Atxn1l, also known as ataxin 1-like, is a protein-coding gene. It is involved in multiple biological processes. It interacts with CIC (capicua) to form a transcription repressor complex, and this complex plays a role in modulating the sensitivity to MAPK pathway inhibition [1,3,4]. It is also related to the Notch-driven marginal zone B cell development and sepsis progression [2].

In loss-of-function studies, ATXN1L deletion reduces CIC protein, which in turn modulates sensitivity to the MEK1/2 inhibitor trametinib in cancer cells [1]. In B cell-specific Atxn1l-deficient (Atxn1lf/f;Cd19-Cre) mice, Notch signaling is disrupted in marginal zone B cells, leading to inhibited MZB cell development due to ETV4 de-repression and subsequent inhibition of Notch1 and Notch2 transcription. Also, in these mice, humoral immune responses and lipopolysaccharide-induced sepsis progression are attenuated but restored upon Etv4-deletion [2].

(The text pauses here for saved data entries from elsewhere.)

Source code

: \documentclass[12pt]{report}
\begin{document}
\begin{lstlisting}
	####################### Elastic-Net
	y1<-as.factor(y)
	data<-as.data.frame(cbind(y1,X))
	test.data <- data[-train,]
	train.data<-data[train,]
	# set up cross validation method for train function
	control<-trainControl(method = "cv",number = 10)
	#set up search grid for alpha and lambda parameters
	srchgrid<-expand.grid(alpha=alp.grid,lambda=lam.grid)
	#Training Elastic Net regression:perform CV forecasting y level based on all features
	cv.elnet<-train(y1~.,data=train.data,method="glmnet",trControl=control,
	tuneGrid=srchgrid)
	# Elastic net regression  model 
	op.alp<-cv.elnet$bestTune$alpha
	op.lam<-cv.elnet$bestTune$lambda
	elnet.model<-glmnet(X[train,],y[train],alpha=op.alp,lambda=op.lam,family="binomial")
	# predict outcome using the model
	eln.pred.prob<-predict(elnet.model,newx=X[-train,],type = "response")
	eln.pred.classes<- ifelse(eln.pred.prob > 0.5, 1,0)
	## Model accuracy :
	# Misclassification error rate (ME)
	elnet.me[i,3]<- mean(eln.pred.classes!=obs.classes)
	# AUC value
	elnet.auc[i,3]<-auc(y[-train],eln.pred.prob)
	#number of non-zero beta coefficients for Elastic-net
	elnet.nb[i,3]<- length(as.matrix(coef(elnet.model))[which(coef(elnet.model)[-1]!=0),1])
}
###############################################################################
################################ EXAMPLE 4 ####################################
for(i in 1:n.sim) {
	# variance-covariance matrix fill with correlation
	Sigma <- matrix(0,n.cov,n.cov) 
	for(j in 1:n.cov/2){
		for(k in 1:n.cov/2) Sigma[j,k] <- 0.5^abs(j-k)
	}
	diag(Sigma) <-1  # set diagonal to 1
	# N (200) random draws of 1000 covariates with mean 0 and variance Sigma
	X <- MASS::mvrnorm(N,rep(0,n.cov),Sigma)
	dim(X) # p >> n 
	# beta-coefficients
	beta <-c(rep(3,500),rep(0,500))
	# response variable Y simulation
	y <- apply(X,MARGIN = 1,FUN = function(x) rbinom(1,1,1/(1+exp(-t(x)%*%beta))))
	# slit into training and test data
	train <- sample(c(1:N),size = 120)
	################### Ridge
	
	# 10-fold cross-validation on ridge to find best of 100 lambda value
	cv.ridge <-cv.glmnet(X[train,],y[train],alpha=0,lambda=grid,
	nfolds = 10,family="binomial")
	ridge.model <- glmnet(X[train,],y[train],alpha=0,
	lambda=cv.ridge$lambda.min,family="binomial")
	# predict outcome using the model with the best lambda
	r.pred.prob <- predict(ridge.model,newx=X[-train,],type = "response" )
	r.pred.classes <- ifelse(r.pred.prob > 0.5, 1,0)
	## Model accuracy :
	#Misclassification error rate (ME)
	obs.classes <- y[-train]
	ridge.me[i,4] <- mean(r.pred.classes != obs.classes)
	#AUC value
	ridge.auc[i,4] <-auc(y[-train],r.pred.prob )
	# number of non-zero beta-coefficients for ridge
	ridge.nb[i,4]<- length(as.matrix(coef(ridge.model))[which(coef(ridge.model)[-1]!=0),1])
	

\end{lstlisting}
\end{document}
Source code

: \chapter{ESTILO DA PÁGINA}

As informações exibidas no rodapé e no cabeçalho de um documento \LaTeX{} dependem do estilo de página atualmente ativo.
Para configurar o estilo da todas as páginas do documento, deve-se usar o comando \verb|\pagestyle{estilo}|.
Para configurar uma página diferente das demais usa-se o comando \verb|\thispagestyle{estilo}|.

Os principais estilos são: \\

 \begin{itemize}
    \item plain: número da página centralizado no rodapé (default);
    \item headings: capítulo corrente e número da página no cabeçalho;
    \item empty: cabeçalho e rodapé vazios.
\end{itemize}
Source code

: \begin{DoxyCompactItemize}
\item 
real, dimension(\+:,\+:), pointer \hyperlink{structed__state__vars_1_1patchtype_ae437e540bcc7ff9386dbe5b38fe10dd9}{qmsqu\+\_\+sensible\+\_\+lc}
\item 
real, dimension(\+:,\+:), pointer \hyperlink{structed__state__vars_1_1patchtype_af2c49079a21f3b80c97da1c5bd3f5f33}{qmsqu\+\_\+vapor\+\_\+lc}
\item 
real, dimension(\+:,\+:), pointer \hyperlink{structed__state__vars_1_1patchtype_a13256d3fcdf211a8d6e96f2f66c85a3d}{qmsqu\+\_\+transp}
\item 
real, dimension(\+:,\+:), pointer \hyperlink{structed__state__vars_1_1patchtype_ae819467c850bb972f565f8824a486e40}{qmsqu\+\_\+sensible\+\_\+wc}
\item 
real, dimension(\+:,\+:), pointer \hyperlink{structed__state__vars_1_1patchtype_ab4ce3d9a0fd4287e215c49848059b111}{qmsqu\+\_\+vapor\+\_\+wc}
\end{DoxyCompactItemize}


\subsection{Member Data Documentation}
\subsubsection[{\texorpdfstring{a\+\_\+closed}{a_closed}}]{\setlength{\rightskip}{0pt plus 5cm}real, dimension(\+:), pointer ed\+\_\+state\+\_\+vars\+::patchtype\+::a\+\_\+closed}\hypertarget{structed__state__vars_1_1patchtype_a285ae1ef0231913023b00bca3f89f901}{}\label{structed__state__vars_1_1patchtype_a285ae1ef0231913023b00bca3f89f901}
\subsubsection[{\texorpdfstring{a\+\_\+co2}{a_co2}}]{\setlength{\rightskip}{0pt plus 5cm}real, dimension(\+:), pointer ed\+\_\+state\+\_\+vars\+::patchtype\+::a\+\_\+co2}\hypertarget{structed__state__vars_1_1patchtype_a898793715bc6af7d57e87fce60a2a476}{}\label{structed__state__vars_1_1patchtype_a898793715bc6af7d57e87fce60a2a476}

In conclusion, Atxn1l is essential for the regulation of multiple biological processes, especially through its interaction with CIC. The Atxn1l-deficient mouse models have revealed its significance in cancer drug sensitivity, B cell development, and sepsis progression, providing valuable insights into the underlying mechanisms of these biological processes and disease conditions.